Steve Watkins is the author of the new young adult novel Stolen by Night, which is set during World War II. His other books include the YA novel On Blood Road. He is the co-founder and editor of the magazine Pie & Chai.
Q:
What inspired you to write Stolen by Night, and how did you create your
character Nicolette?
A:
One of the inspirations was our two youngest daughters’ involvement in the
Black Lives Matter movement. They were out marching and sitting in and
protesting shortly after it was discovered that police had murdered George
Floyd in Minneapolis—less than a mile from where one of their older sisters was
living at the time.
And
they kept it up for months as they and others across the country sought to
change the national consciousness about police violence and racial inequality
in America.
Our
daughters, then teenagers, were willing to put themselves in harm’s way--with hundreds
of other young people in our town--in their principled and passionate stand for
racial and social justice. They twice just missed being tear-gassed by local
police in military-style riot gear.

▸ EXERCISE INPUTS
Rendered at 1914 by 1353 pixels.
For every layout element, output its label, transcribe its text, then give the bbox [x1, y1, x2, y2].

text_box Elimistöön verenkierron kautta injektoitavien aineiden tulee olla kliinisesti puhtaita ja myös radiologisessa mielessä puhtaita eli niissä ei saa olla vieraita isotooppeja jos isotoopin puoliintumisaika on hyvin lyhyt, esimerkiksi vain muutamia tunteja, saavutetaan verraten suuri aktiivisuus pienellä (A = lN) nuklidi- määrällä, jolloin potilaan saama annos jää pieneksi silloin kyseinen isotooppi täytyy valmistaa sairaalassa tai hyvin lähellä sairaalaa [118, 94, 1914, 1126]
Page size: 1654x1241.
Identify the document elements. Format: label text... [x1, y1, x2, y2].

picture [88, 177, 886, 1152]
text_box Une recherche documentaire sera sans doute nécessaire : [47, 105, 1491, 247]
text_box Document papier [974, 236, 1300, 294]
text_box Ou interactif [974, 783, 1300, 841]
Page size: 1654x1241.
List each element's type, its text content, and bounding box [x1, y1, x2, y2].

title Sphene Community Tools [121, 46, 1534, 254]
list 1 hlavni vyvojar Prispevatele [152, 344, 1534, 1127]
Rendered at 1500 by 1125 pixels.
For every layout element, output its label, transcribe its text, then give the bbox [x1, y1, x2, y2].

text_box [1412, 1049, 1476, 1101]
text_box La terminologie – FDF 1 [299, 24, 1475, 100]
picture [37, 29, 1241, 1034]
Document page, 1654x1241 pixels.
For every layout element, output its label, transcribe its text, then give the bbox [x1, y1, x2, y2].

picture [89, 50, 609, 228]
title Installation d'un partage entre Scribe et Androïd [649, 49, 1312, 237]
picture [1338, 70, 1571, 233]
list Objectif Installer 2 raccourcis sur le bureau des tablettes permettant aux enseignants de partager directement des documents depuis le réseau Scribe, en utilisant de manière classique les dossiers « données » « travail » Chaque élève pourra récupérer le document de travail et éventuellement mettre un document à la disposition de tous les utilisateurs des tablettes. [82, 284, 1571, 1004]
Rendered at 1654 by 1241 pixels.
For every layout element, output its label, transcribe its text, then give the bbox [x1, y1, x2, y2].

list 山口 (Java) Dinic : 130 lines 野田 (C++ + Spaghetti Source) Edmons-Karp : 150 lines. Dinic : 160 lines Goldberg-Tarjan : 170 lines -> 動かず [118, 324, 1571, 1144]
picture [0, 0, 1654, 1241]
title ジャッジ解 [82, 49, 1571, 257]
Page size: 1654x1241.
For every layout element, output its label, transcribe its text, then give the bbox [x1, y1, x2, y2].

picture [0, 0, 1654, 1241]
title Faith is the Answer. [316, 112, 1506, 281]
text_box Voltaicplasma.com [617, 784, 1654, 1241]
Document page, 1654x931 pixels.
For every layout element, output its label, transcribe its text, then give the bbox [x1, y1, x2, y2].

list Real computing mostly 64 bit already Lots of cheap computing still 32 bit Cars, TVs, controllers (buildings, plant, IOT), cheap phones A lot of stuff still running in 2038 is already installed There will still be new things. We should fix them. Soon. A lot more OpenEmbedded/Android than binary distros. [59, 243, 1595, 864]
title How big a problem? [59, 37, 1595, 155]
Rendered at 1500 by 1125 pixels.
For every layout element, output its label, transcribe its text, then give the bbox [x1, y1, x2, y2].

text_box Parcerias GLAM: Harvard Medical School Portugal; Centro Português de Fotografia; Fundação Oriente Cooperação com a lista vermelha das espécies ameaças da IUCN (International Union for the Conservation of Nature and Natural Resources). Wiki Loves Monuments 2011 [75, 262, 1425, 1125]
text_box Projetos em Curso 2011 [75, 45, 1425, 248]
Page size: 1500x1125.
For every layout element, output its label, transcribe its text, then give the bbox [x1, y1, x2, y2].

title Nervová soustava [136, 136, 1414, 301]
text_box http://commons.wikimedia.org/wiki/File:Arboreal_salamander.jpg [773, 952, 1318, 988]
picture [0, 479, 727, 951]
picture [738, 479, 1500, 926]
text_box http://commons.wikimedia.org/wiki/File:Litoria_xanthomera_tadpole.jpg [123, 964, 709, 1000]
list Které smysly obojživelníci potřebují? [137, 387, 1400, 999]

▸ REQUIREMENTS
- A) According to the interview, what magazine did Steve Watkins co-found?
- B) Copy the records word for word, beginning with their first line and stopping after the line that contains "list 1 hlavni".
The records are unrelated to the interview.

▸ ANSWERS IN ORDER
- A) He co-founded the magazine Pie & Chai.

- B)
Rendered at 1914 by 1353 pixels.
For every layout element, output its label, transcribe its text, then give the bbox [x1, y1, x2, y2].

text_box Elimistöön verenkierron kautta injektoitavien aineiden tulee olla kliinisesti puhtaita ja myös radiologisessa mielessä puhtaita eli niissä ei saa olla vieraita isotooppeja jos isotoopin puoliintumisaika on hyvin lyhyt, esimerkiksi vain muutamia tunteja, saavutetaan verraten suuri aktiivisuus pienellä (A = lN) nuklidi- määrällä, jolloin potilaan saama annos jää pieneksi silloin kyseinen isotooppi täytyy valmistaa sairaalassa tai hyvin lähellä sairaalaa [118, 94, 1914, 1126]
Page size: 1654x1241.
Identify the document elements. Format: label text... [x1, y1, x2, y2].

picture [88, 177, 886, 1152]
text_box Une recherche documentaire sera sans doute nécessaire : [47, 105, 1491, 247]
text_box Document papier [974, 236, 1300, 294]
text_box Ou interactif [974, 783, 1300, 841]
Page size: 1654x1241.
List each element's type, its text content, and bounding box [x1, y1, x2, y2].

title Sphene Community Tools [121, 46, 1534, 254]
list 1 hlavni vyvojar Prispevatele [152, 344, 1534, 1127]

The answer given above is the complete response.